Exercise aim: Can you carry on the forum thread about using a flow switch for low-flow alarming from where it stops?

--- Start of Document segment ---

# Flow switch for alarming



## mofox1 (13/8/14)

I'm toying with the idea of adding a flow switch to the rig, so that I can test for low or no flow through the herms coil (ie - stuck sparge or pump not pumping).

Found this:
http://www.ebay.com/itm/231212360068

If it works out, I'll be tying it into the panel alarming - but I'll just have it tied up to a little 5V LED or something for a while, in case it either doesn't work, it's too hard to keep clean, or if I can't find a place to stick it (_on the rig_) that isn't too annoying.

Has anyone used anything similar, or seen this sort of thing in use before?
Is there a more suitable method for low flow alarming?

Pic:


----------



## sponge (13/8/14)

You'd want something to match your control circuit voltage - ie, 24VDC or 240VAC, depending upon what you've got in your control panel.

Otherwise it would be fairly simple to wire up for low/no flow for the pump supply and an alarm.

--- End of Document segment ---
--- Start of Material supplied ---

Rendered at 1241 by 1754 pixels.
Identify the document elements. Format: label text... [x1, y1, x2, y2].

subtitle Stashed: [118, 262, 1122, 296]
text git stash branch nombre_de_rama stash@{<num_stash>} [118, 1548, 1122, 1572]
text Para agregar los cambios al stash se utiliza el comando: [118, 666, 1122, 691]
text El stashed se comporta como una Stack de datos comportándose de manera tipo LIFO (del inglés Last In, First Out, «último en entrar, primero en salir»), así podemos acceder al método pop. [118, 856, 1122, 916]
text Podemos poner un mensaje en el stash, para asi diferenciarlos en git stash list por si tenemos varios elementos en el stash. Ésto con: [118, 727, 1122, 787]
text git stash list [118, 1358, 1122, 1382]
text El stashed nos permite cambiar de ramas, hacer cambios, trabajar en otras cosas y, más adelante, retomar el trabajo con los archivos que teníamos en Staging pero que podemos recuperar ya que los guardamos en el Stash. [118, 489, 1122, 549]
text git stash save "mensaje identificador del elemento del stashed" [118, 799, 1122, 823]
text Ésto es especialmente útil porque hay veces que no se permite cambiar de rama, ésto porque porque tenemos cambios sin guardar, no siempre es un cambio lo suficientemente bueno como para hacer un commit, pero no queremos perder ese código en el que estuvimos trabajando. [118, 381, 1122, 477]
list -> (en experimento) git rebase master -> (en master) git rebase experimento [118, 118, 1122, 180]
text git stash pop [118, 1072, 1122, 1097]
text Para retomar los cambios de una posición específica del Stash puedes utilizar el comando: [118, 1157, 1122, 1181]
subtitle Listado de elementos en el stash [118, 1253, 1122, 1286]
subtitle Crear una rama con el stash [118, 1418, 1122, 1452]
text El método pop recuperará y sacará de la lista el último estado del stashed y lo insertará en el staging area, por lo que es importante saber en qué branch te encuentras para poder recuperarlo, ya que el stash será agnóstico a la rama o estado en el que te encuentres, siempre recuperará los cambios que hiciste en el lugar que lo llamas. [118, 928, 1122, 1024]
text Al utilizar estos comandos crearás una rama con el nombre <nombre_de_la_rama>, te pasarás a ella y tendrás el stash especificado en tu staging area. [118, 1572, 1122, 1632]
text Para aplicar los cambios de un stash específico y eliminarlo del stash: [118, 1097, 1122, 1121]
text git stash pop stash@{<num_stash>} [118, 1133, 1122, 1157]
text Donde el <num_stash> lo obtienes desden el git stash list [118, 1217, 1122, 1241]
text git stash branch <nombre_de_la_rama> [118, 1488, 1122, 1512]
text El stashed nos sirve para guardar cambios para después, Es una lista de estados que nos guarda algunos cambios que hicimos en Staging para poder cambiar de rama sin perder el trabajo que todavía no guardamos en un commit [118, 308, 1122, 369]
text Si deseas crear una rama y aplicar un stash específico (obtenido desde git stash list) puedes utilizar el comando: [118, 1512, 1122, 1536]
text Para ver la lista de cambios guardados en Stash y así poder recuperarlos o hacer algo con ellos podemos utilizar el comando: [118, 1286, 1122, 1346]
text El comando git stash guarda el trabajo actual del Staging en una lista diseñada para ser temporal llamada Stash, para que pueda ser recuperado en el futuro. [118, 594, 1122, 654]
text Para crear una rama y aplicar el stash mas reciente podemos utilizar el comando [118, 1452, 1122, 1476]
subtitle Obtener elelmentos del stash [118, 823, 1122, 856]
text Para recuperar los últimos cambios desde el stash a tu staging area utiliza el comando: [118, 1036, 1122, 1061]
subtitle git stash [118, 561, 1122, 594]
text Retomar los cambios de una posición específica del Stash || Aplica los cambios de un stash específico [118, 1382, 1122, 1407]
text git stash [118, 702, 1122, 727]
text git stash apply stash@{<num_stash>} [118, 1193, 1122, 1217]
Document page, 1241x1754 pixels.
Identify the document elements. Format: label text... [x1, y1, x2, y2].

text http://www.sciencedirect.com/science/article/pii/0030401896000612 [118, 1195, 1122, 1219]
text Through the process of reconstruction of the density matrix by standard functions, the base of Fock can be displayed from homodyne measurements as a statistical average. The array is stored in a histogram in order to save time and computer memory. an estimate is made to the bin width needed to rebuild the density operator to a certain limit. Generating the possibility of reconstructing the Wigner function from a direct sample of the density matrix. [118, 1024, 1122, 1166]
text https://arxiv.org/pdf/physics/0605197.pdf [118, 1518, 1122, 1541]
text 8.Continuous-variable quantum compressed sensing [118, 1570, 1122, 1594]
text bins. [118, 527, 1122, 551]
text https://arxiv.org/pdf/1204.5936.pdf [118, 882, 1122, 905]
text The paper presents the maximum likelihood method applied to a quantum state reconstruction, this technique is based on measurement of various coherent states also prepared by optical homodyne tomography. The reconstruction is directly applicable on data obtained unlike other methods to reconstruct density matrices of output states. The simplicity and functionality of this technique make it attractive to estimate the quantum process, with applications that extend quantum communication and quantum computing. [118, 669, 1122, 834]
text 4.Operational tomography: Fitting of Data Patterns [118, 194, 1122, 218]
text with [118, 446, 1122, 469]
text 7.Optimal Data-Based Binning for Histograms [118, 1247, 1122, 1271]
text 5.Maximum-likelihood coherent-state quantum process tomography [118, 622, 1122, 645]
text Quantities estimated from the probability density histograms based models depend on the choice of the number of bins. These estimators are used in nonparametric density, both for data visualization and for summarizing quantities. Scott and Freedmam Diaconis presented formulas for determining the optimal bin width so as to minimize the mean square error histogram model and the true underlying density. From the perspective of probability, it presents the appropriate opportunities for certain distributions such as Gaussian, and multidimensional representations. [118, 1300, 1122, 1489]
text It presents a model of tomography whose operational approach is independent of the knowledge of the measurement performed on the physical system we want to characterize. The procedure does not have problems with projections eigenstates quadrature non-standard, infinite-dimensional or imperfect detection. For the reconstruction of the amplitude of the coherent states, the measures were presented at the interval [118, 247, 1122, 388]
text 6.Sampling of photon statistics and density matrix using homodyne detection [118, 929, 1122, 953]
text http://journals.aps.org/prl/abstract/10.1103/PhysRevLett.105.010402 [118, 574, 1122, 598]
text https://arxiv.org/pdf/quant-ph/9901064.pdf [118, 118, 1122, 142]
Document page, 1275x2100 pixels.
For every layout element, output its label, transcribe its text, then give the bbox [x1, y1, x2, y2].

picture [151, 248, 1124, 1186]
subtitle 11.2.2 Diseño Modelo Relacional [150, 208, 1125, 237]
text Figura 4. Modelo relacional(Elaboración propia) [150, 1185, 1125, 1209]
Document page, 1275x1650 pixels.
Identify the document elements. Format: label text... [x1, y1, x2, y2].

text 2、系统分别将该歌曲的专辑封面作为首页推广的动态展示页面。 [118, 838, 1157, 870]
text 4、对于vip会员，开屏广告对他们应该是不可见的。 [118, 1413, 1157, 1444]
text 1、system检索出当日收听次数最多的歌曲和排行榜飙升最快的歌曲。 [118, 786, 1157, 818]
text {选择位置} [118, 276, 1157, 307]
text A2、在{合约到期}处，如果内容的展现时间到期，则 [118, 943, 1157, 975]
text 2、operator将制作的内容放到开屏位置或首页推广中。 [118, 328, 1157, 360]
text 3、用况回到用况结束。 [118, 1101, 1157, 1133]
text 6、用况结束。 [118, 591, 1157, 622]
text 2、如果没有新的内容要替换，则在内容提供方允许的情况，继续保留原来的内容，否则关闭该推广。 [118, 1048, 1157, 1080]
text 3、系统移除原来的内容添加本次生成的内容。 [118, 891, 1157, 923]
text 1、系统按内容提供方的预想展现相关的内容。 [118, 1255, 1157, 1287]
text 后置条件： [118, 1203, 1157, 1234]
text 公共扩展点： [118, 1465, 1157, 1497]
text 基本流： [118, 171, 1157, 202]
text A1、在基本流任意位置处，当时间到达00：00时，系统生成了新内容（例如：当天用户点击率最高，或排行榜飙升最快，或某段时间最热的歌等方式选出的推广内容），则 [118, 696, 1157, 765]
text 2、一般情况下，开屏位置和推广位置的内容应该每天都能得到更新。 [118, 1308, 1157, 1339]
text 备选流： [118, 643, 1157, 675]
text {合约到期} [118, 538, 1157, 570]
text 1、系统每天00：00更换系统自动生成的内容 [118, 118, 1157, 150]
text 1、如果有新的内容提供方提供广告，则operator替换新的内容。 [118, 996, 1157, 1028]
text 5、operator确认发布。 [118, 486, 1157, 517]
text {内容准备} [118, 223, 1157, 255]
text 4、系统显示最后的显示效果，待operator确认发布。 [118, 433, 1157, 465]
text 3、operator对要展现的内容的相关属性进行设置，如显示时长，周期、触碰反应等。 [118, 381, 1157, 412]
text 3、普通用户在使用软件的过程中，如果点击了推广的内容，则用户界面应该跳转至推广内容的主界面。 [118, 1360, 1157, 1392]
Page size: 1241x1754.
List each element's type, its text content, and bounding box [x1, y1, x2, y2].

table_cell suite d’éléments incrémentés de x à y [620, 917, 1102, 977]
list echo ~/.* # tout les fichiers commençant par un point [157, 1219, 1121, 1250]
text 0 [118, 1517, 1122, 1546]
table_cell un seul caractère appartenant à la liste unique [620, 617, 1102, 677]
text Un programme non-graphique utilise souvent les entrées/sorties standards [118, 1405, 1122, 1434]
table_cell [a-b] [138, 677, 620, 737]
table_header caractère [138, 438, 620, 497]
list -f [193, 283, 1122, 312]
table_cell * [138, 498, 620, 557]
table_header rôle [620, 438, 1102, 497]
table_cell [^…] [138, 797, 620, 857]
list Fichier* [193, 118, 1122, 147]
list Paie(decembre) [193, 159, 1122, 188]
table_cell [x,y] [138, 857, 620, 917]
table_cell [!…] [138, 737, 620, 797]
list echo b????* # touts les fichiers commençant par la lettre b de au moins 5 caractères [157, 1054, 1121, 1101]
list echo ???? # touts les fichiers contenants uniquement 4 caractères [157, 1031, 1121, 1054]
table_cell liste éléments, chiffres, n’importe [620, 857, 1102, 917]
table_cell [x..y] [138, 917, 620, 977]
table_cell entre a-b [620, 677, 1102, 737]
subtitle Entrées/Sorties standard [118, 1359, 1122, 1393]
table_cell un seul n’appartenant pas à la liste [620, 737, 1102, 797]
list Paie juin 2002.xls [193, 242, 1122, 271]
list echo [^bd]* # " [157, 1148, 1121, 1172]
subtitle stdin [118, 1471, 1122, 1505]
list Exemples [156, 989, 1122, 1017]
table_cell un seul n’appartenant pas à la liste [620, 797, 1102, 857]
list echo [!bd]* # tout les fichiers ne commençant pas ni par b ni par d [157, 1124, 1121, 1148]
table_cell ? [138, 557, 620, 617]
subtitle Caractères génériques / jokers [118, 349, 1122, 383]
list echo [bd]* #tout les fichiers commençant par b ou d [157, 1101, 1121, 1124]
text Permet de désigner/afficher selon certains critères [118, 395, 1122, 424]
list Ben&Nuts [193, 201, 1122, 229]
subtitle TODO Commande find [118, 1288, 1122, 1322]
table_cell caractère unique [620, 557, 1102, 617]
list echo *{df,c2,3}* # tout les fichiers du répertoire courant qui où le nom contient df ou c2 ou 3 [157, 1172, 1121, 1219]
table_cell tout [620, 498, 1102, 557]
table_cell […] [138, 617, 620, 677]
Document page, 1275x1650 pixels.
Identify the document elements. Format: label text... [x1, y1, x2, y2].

--- End of Material supplied ---

Task result:
----------



## Truman42 (13/8/14)

I was going to use something similar in my herms to switch off the 12 V supply from the PID to the SSR if I have no flow. 

Many times on brew day Ive been pumping my first runnings from the MLT to the kettle and have forgotten to turn my herms power supply off. Because my probe is at the top of my herms coil and not covered by wort when theres no flow, the temp drops and the herms comes on. I dont realise until its spitting steam and boiling water out the top of the herms vessel vent hole. Then once I start the sparge Ive forgotten to turn the herms power back on.

Seemed like a good solution but i just havent got around to doing it yet.

In your case though I think you would need a normally closed switch. (That one above is normally open) So when there is flow its open but when flow stops the circuit is closed and current is supplied to your LED/Alarm warning you of this.

Im not even sure you can get them NC though so you may need to make up some sort of circuit that powers the LED/Alarm when the power is cut due to low flow. Wouldnt be hard to do, and there are members on here that would know how.
(Qldkev..Edak)

The 100V rating is maximum volts so you would have to use a transformer to supply power through it.


----------



## Truman42 (13/8/14)

Linked to something but it was wrong.


----------



## mofox1 (13/8/14)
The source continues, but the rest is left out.